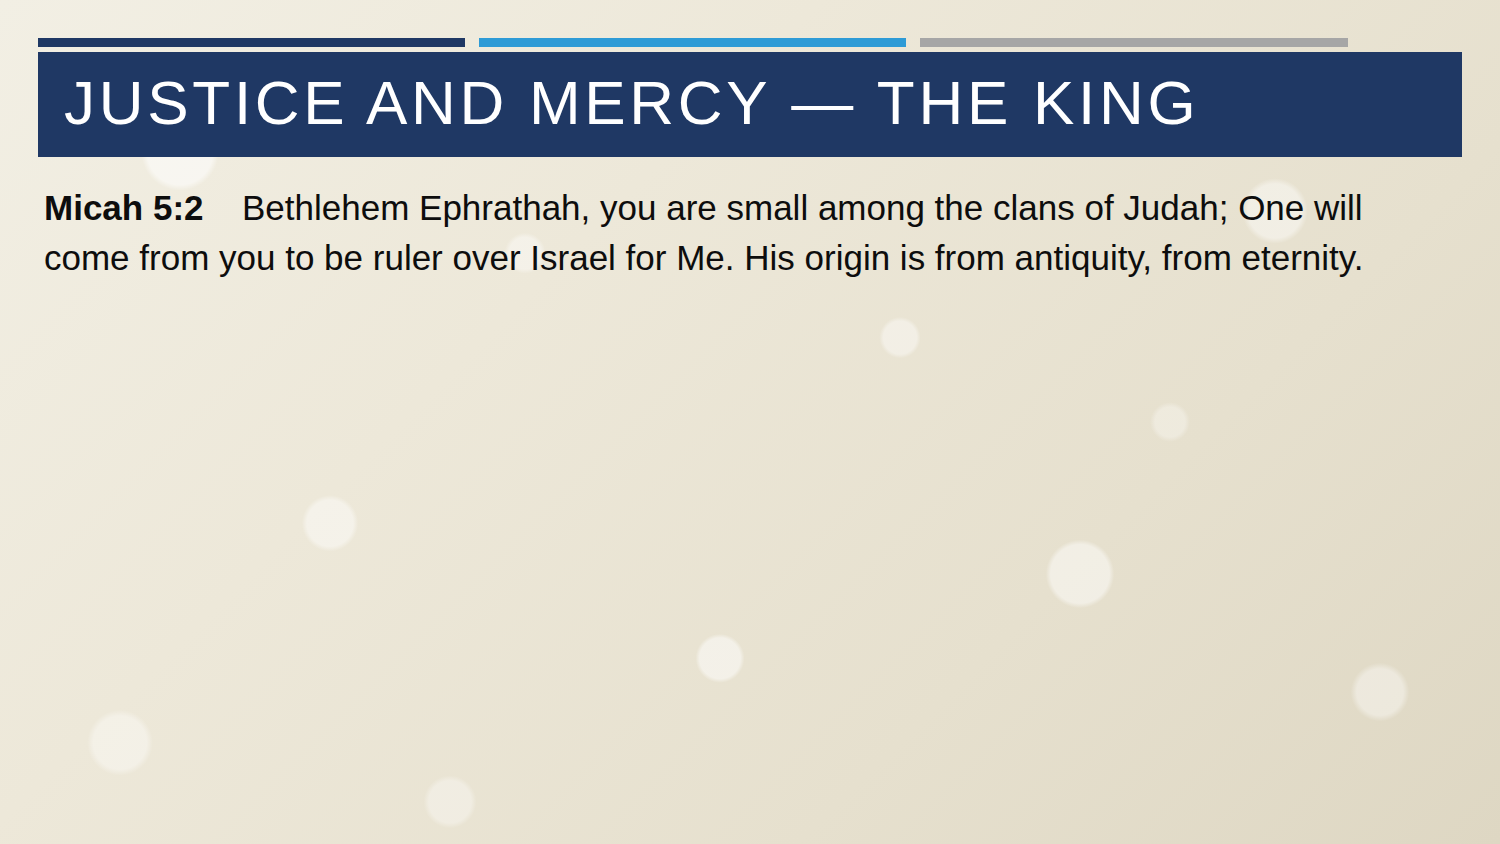Justice and Mercy — The King
Micah 5:2 Bethlehem Ephrathah, you are small among the clans of Judah; One will come from you to be ruler over Israel for Me. His origin is from antiquity, from eternity.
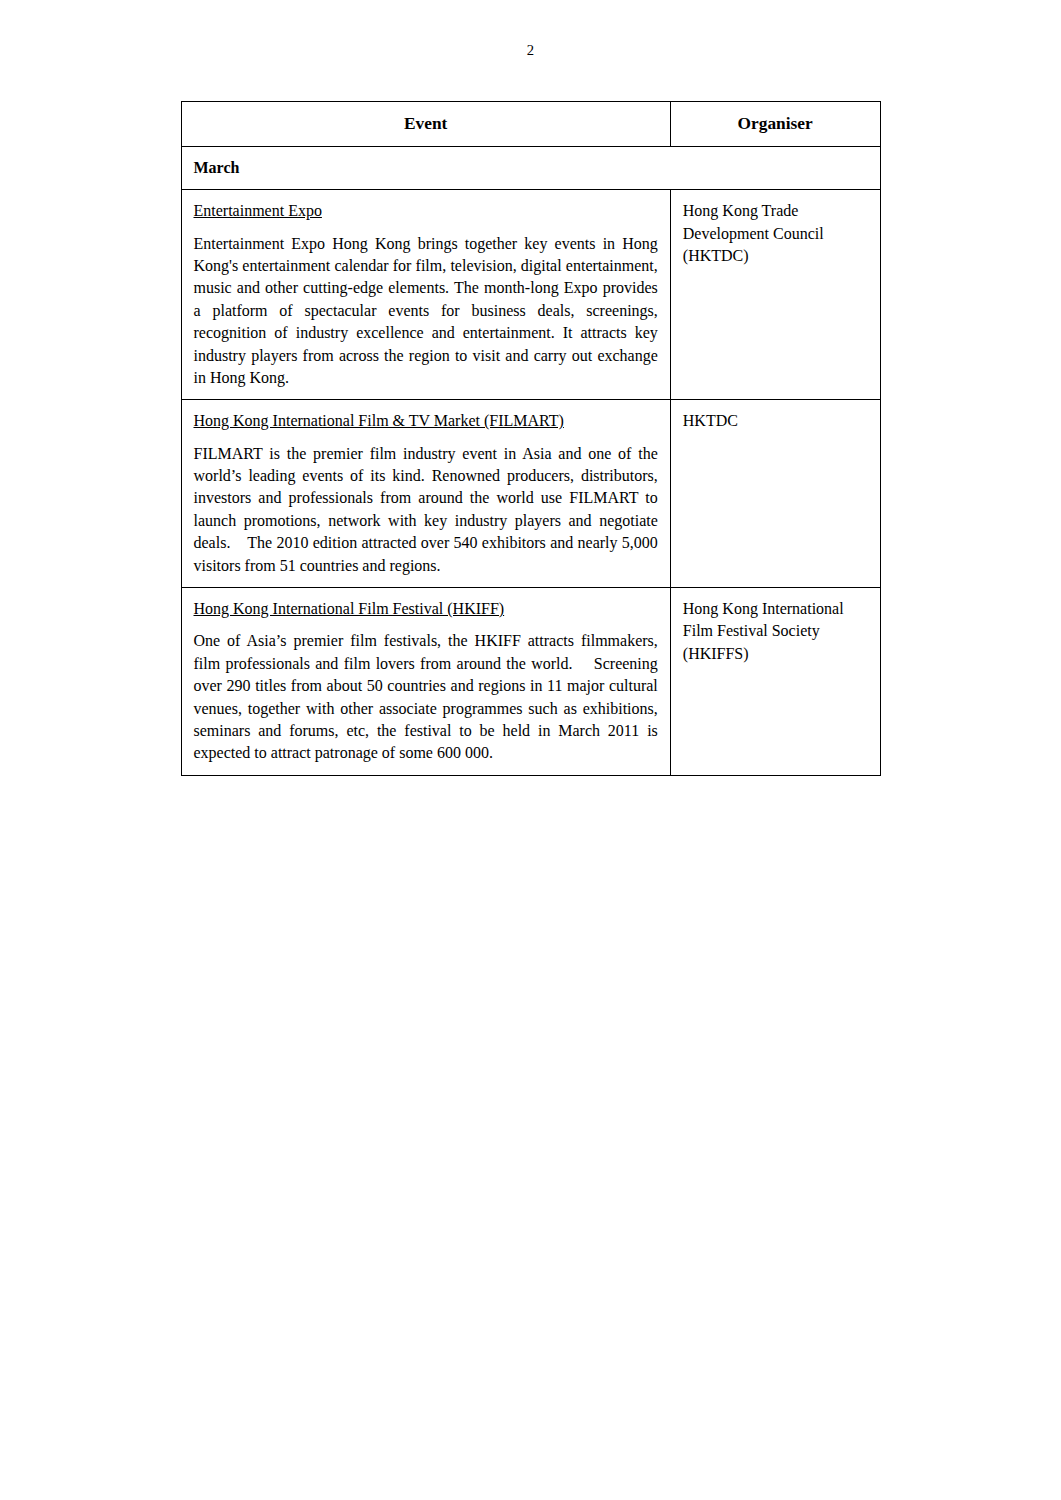2
| Event | Organiser |
| --- | --- |
| March |
| Entertainment Expo Entertainment Expo Hong Kong brings together key events in Hong Kong's entertainment calendar for film, television, digital entertainment, music and other cutting-edge elements. The month-long Expo provides a platform of spectacular events for business deals, screenings, recognition of industry excellence and entertainment. It attracts key industry players from across the region to visit and carry out exchange in Hong Kong. | Hong Kong Trade Development Council (HKTDC) |
| Hong Kong International Film & TV Market (FILMART) FILMART is the premier film industry event in Asia and one of the world’s leading events of its kind. Renowned producers, distributors, investors and professionals from around the world use FILMART to launch promotions, network with key industry players and negotiate deals. The 2010 edition attracted over 540 exhibitors and nearly 5,000 visitors from 51 countries and regions. | HKTDC |
| Hong Kong International Film Festival (HKIFF) One of Asia’s premier film festivals, the HKIFF attracts filmmakers, film professionals and film lovers from around the world. Screening over 290 titles from about 50 countries and regions in 11 major cultural venues, together with other associate programmes such as exhibitions, seminars and forums, etc, the festival to be held in March 2011 is expected to attract patronage of some 600 000. | Hong Kong International Film Festival Society (HKIFFS) |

> _Exercise directions_
I need every line of the data that has the word "attracts"; please list them.

> _Completed task_
| Entertainment Expo Entertainment Expo Hong Kong brings together key events in Hong Kong's entertainment calendar for film, television, digital entertainment, music and other cutting-edge elements. The month-long Expo provides a platform of spectacular events for business deals, screenings, recognition of industry excellence and entertainment. It attracts key industry players from across the region to visit and carry out exchange in Hong Kong. | Hong Kong Trade Development Council (HKTDC) |
| Hong Kong International Film Festival (HKIFF) One of Asia’s premier film festivals, the HKIFF attracts filmmakers, film professionals and film lovers from around the world. Screening over 290 titles from about 50 countries and regions in 11 major cultural venues, together with other associate programmes such as exhibitions, seminars and forums, etc, the festival to be held in March 2011 is expected to attract patronage of some 600 000. | Hong Kong International Film Festival Society (HKIFFS) |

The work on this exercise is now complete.